Equation to Specify Lexicographical Ordering?

64 Views Asked by At

I am not a mathematician, but I need to specify, precisely, a special way to sort an arbitrary list of ASCII strings1, with the addition of some special rules for a small set of specific characters. I believe this is called "lexicographical ordering" or "collation" rules.

For an extremely simple example, let's say I want $\text{A} < \text{B} < \text{C} < \text{F} < \text{E} < \text{D}$. For that, I am imagining something like the following:

$ \newcommand{\coloneqq}{\mathrel{\mathop:}\mathrel{\mkern-1.2mu}=} C \coloneqq \{ \text{A}, \text{B}, \text{C}, \text{D}, \text{E}, \text{F}, \text{G} \} \\ f(c) \colon C \to \mathbb{N} \\ O \coloneqq \{ (\text{A}, 1), (\text{B}, 2), (\text{C}, 3), (\text{F}, 4), (\text{E}, 5), (\text{D}, 6) \} \\ f_c \coloneqq \{ i \in \mathbb{N} \mid \exists ((c, i) \in O)\} $

I think this is incorrect because I end up with the function returning a set instead of a number I can use for comparison. (E.g., to test if $f(\text{F}) < f(\text{C})$.)

How can I do this properly?

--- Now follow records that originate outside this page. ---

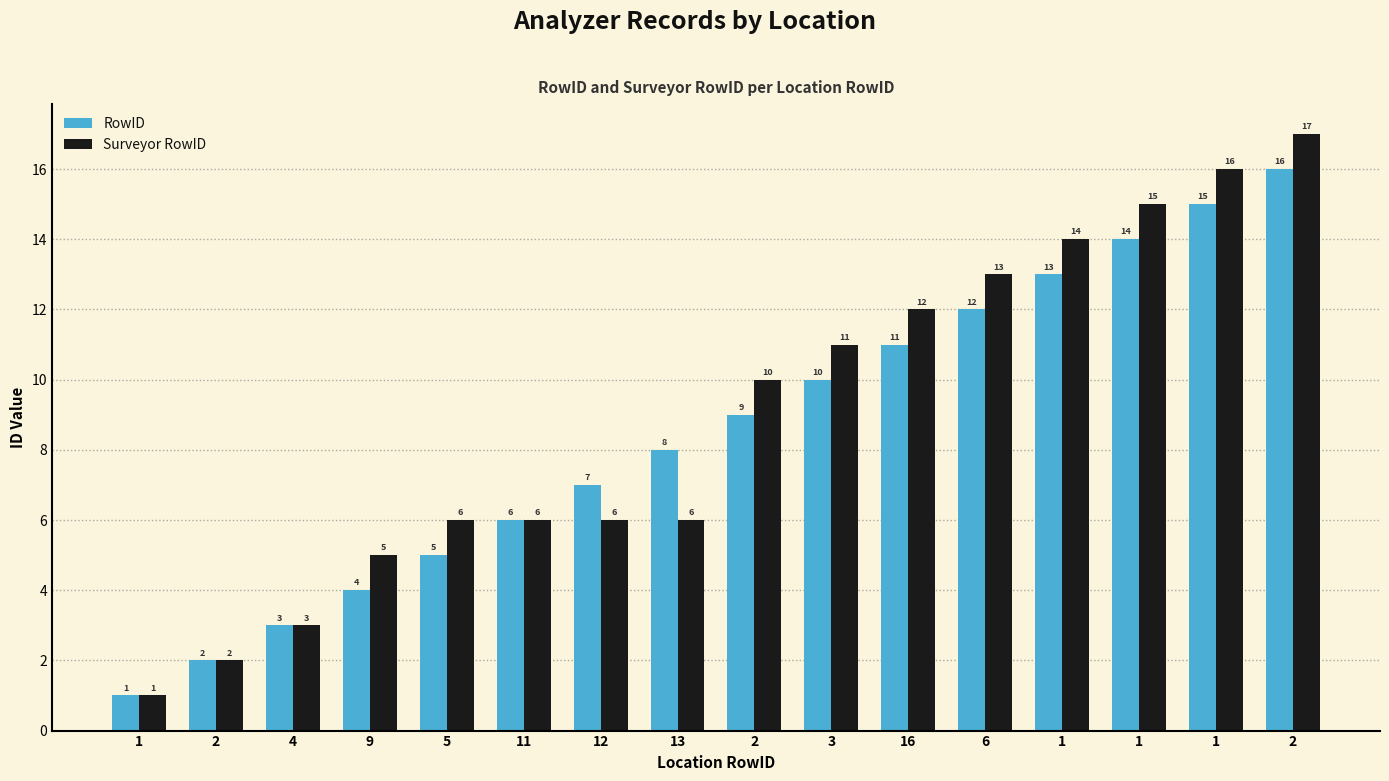

What is the value of the Surveyor RowID bar at the 6th from the left?

6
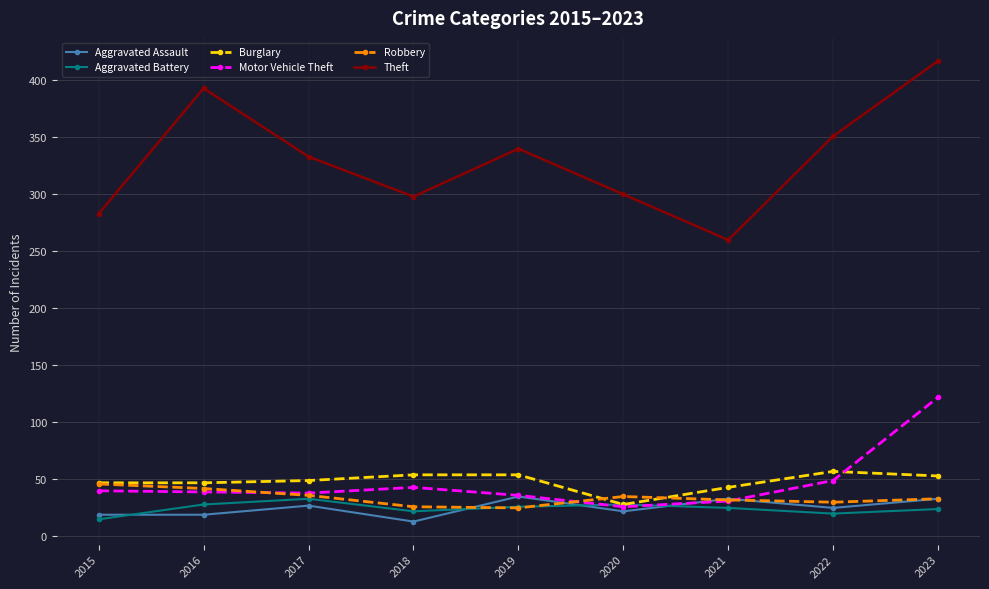

At which label is Burglary closest to 42?

2021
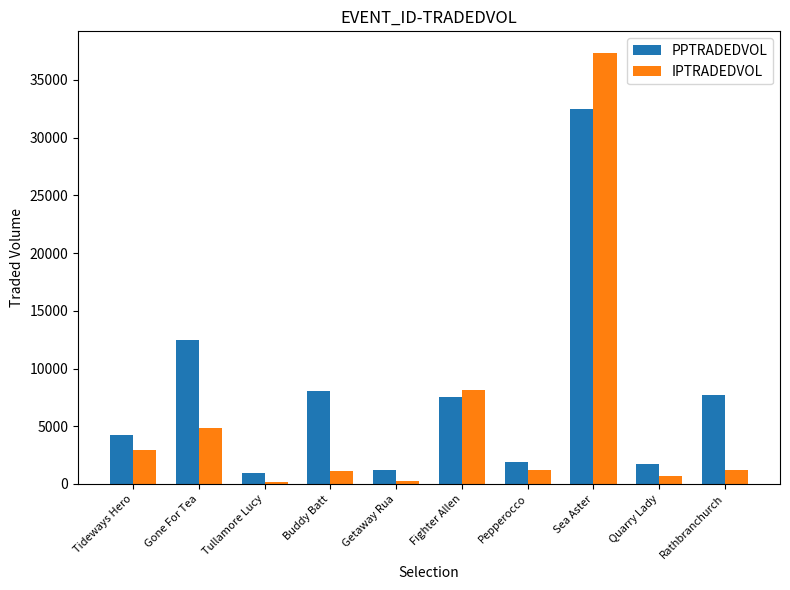

What is the spread (max minus min) of values at Quarry Lady?

1062.9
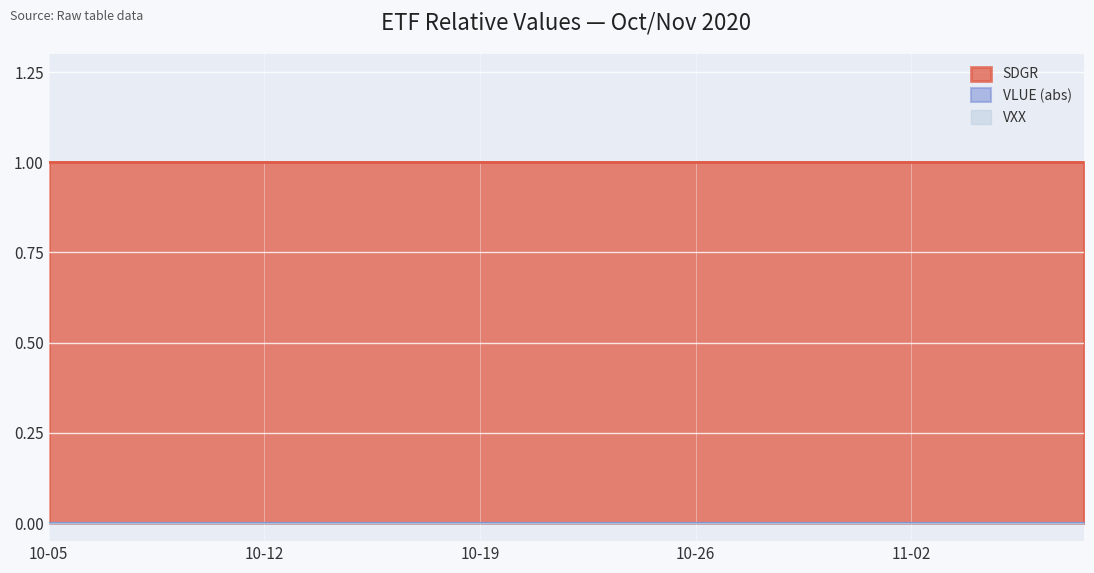

Where is SDGR nearest to the value 1?

2020-10-05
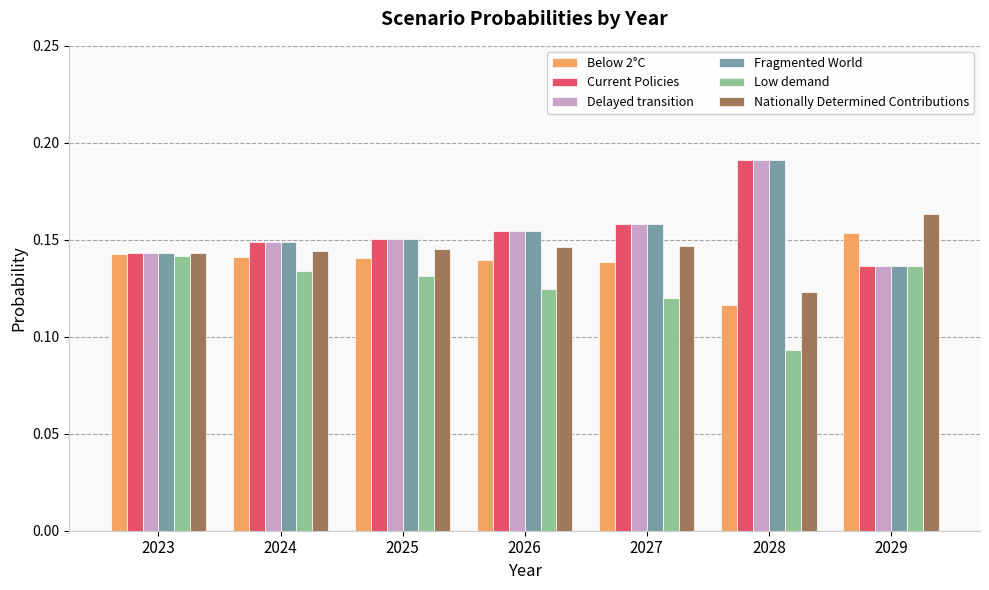

What is the total value across all series at 2028?

0.9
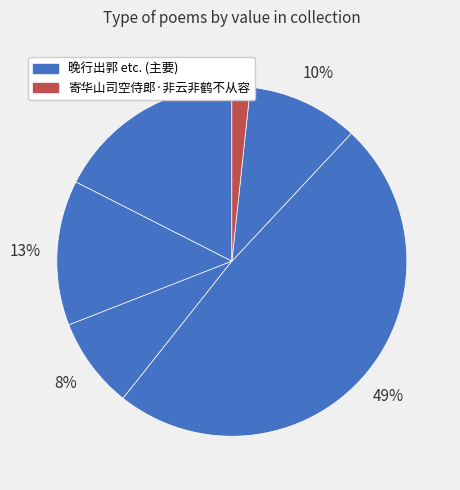

To the nearest percent, what is the difference between the largest and smallest slice percentages?

47%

What are some keywords I could search for to read more about this?


1 Eventually, I would like to override the Unicode® collation algorithm, but let's take that out of scope to keep this simple. I was hoping that algorithm might contain the answer I need, but it is very complex, and I see no sign of a general equation.